Title IX interpretation under fire
Gender and equality in education has been a topic of constant debate since the passing of Title IX of the Educational Amendments into a law in 1972. The purpose of Title IX is to protect people from discrimination based on sex in education programs or activities that receive federal financial assistance. Protecting gender equality in educational activities such as athletics had become the source of much controversy over the past 30 years.
The way in which educational institutions have incorporated Title IX into programs, especially athletic, have been a major area of debate. By the rules of Title IX, athletic programs receiving funding from the government must follow three guidelines in order to comply with Title IX. The three guidelines are:
Whether the institution provides opportunities for participation in intercollegiate sports for male and female students in numbers that are substantially proportionate to their respective enrollments; or
Whether the institution can show a history and continuing practice of program expansion that is demonstrably responsive to the developing interests and abilities of the members of the sex that is underrepresented among intercollegiate athletes; or
Whether the institution can show that the interests and abilities of the members of that sex have been fully and effectively accommodated by the present program.
The guidelines have caused tension in athletic programs due to the "proportionality" clause. Many colleges and universities, in order to comply with the "proportionality" rule have had to cut male athletic programs. Because of the consequences of dropping all-male programs, lawsuits have been appearing in courtrooms around the nation, most recently in a January 2002 lawsuit filed by the National Wrestling Coaches Association.
Lawsuits have forced the 15-person commission to review the language of Title IX and make possible recommendations of interpreting Title IX rule.
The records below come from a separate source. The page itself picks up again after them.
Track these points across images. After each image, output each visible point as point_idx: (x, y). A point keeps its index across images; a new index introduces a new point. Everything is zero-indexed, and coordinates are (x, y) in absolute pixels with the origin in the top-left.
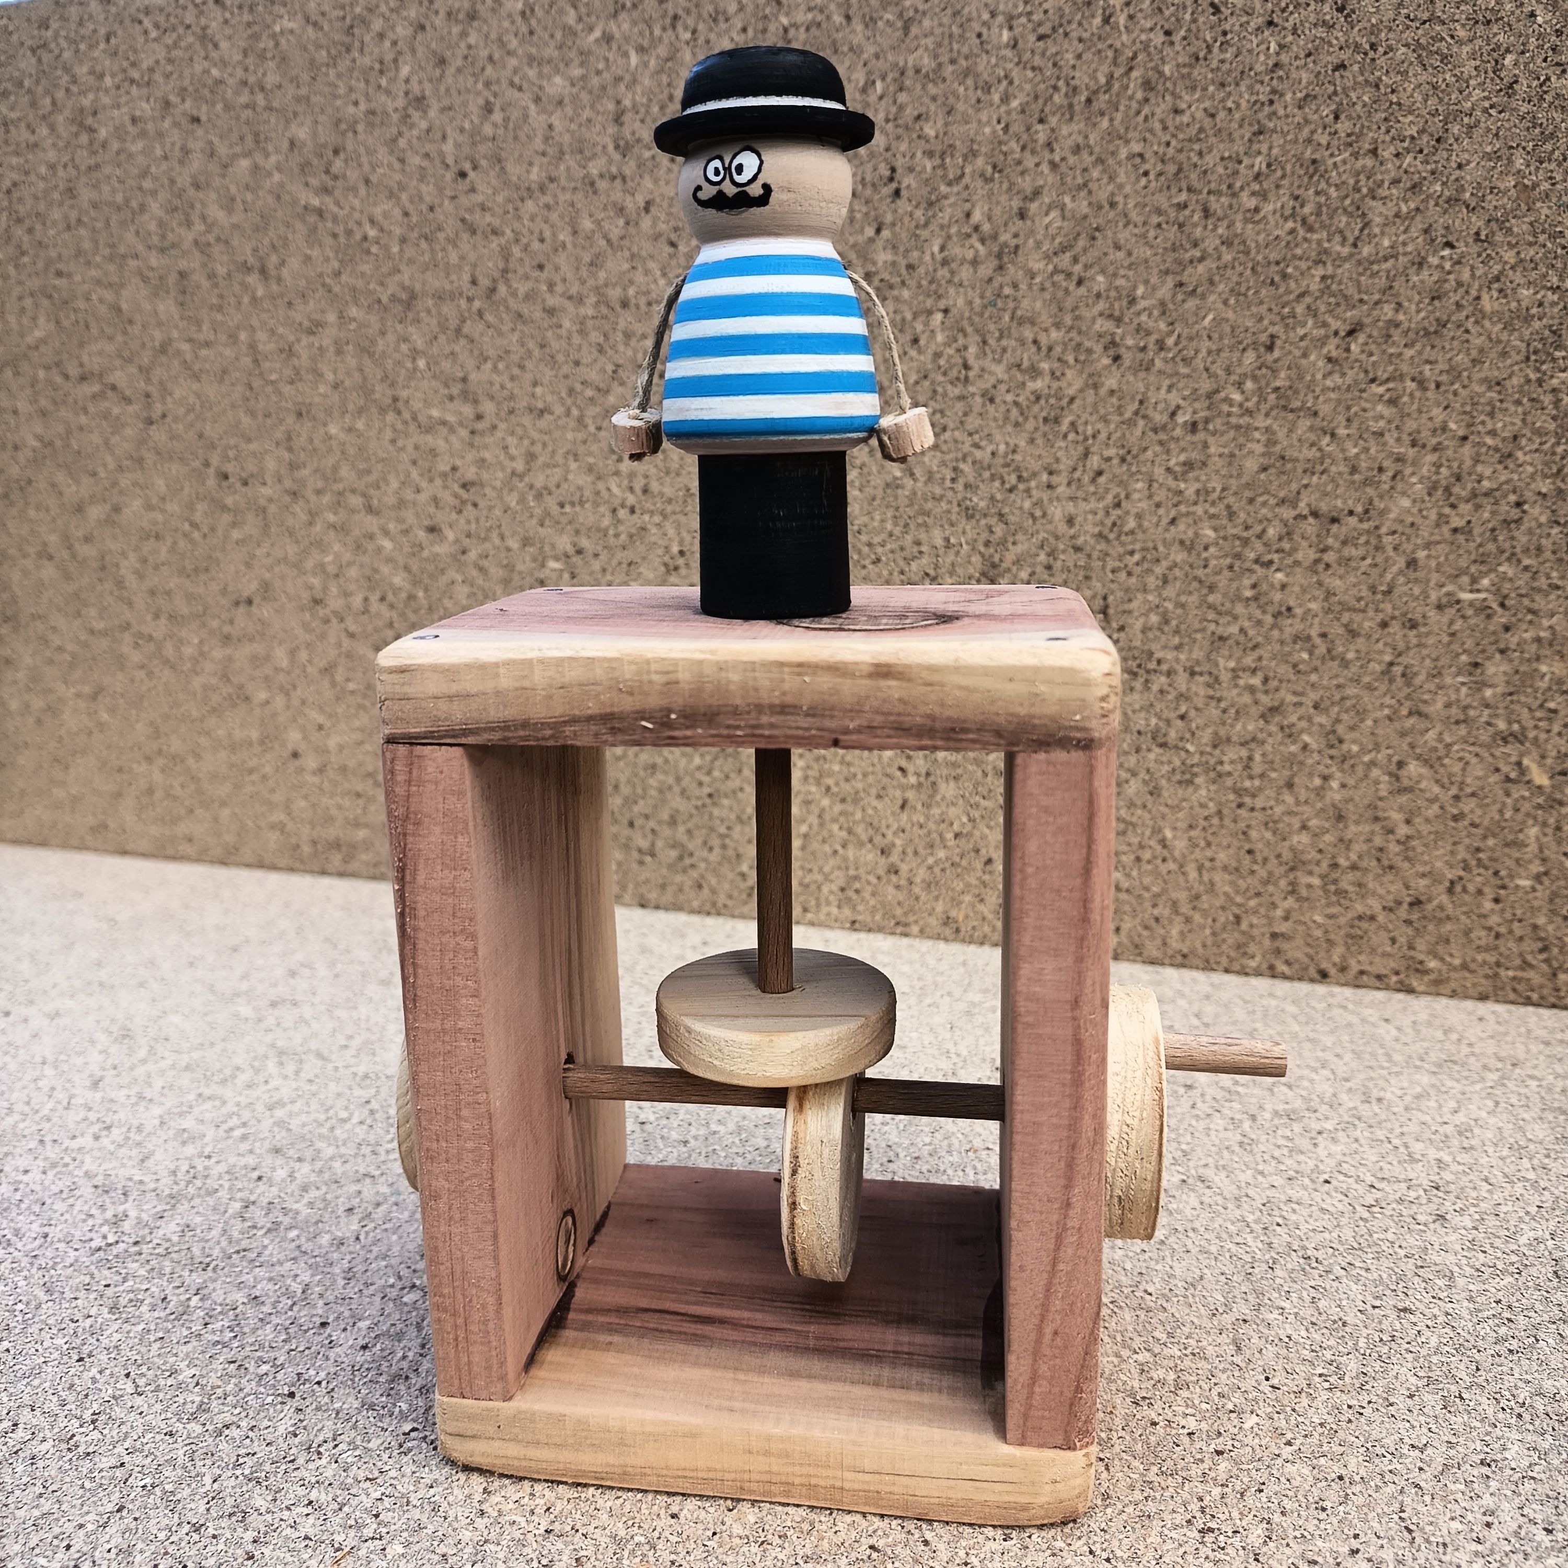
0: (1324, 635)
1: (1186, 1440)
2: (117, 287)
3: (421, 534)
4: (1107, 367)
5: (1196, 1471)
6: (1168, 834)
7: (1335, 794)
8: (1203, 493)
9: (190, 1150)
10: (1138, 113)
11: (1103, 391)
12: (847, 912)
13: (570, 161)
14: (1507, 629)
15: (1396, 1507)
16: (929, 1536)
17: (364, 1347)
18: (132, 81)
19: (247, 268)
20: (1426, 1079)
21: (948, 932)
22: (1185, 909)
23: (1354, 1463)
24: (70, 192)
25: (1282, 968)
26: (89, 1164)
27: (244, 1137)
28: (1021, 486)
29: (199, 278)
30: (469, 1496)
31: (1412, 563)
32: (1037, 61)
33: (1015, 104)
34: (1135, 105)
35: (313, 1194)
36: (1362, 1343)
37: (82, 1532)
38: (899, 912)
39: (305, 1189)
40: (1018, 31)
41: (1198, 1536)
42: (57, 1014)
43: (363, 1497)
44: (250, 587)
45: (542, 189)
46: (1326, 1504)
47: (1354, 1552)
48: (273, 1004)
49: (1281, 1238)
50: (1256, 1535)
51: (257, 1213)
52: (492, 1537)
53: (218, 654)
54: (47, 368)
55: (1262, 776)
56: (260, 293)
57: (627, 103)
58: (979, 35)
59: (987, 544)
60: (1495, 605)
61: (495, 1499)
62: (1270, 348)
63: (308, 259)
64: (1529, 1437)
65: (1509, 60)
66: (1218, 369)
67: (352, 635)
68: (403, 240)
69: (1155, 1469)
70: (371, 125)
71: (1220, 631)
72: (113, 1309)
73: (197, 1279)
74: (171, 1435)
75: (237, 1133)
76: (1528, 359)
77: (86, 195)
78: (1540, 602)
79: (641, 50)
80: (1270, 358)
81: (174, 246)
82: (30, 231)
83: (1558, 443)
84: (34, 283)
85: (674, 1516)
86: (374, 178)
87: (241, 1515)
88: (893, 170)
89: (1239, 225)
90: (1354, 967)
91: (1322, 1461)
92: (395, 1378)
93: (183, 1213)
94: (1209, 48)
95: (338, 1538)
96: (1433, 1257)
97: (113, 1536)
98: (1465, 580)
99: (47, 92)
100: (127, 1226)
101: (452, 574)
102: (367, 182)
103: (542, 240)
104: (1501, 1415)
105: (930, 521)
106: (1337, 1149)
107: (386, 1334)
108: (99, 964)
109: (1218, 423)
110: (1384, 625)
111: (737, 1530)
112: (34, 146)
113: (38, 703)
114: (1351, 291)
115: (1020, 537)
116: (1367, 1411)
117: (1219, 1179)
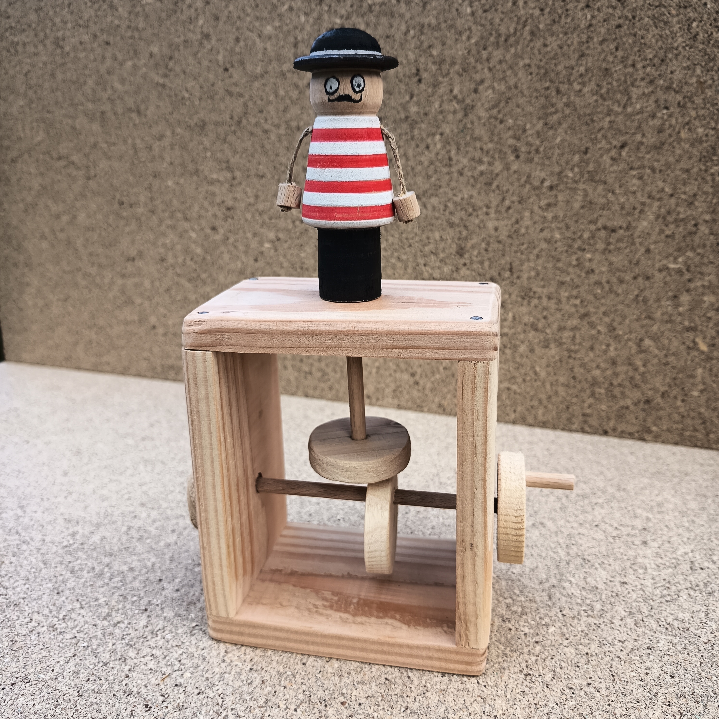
0: (608, 282)
1: (523, 637)
2: (74, 118)
3: (209, 231)
4: (513, 161)
5: (526, 650)
6: (538, 369)
7: (612, 353)
8: (555, 218)
9: (106, 504)
10: (528, 46)
11: (511, 171)
12: (396, 402)
13: (275, 64)
14: (690, 280)
15: (609, 666)
16: (410, 674)
17: (177, 590)
18: (80, 26)
19: (130, 110)
20: (646, 481)
21: (440, 411)
22: (545, 402)
23: (594, 648)
24: (53, 75)
25: (587, 429)
26: (62, 509)
27: (129, 499)
28: (474, 214)
29: (110, 114)
30: (219, 654)
31: (648, 251)
32: (483, 22)
33: (473, 41)
34: (526, 42)
35: (158, 524)
36: (604, 597)
37: (58, 665)
38: (418, 401)
39: (154, 521)
40: (474, 8)
41: (523, 676)
42: (50, 442)
43: (174, 653)
44: (133, 252)
45: (262, 76)
46: (580, 665)
47: (589, 684)
48: (144, 439)
49: (574, 550)
50: (549, 676)
51: (133, 533)
52: (228, 670)
53: (120, 282)
54: (44, 154)
55: (580, 344)
56: (137, 121)
57: (299, 38)
58: (457, 10)
59: (459, 239)
60: (684, 270)
61: (230, 655)
62: (586, 152)
63: (158, 107)
64: (669, 638)
65: (694, 24)
66: (563, 162)
67: (178, 275)
68: (200, 99)
69: (509, 649)
70: (185, 47)
71: (561, 279)
72: (72, 572)
73: (107, 560)
74: (95, 625)
75: (126, 496)
76: (700, 160)
77: (59, 76)
78: (705, 269)
79: (306, 14)
80: (585, 157)
81: (99, 100)
82: (36, 92)
83: (713, 198)
84: (37, 116)
85: (304, 664)
86: (187, 71)
87: (124, 659)
88: (418, 70)
89: (572, 98)
90: (619, 429)
91: (580, 647)
92: (190, 604)
93: (102, 532)
94: (560, 17)
95: (164, 670)
96: (640, 560)
97: (71, 666)
98: (671, 259)
99: (42, 30)
100: (78, 537)
101: (222, 248)
102: (184, 73)
103: (262, 100)
104: (659, 628)
105: (433, 228)
106: (603, 511)
107: (187, 585)
108: (68, 420)
109: (562, 187)
110: (635, 278)
111: (330, 670)
112: (36, 54)
113: (41, 303)
114: (622, 127)
115: (474, 236)
116: (602, 626)
117: (549, 524)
The most recent meeting was held held in Washington D.C. on January 30. Early speculations have concluded the committee will release a report at the end of February stating for the Office of Civil Rights at the Department of Education to enforce Title IX less rigorously.
As for how the report on Title IX will come to affect athletics and other activities at Bowdoin is unclear. The outcome of budget negotiations happening at Bowdoin will consequently have effects to activities applicable to Title IX. Director of Athletics, Jeff Ward has declined comment on the issue at this time.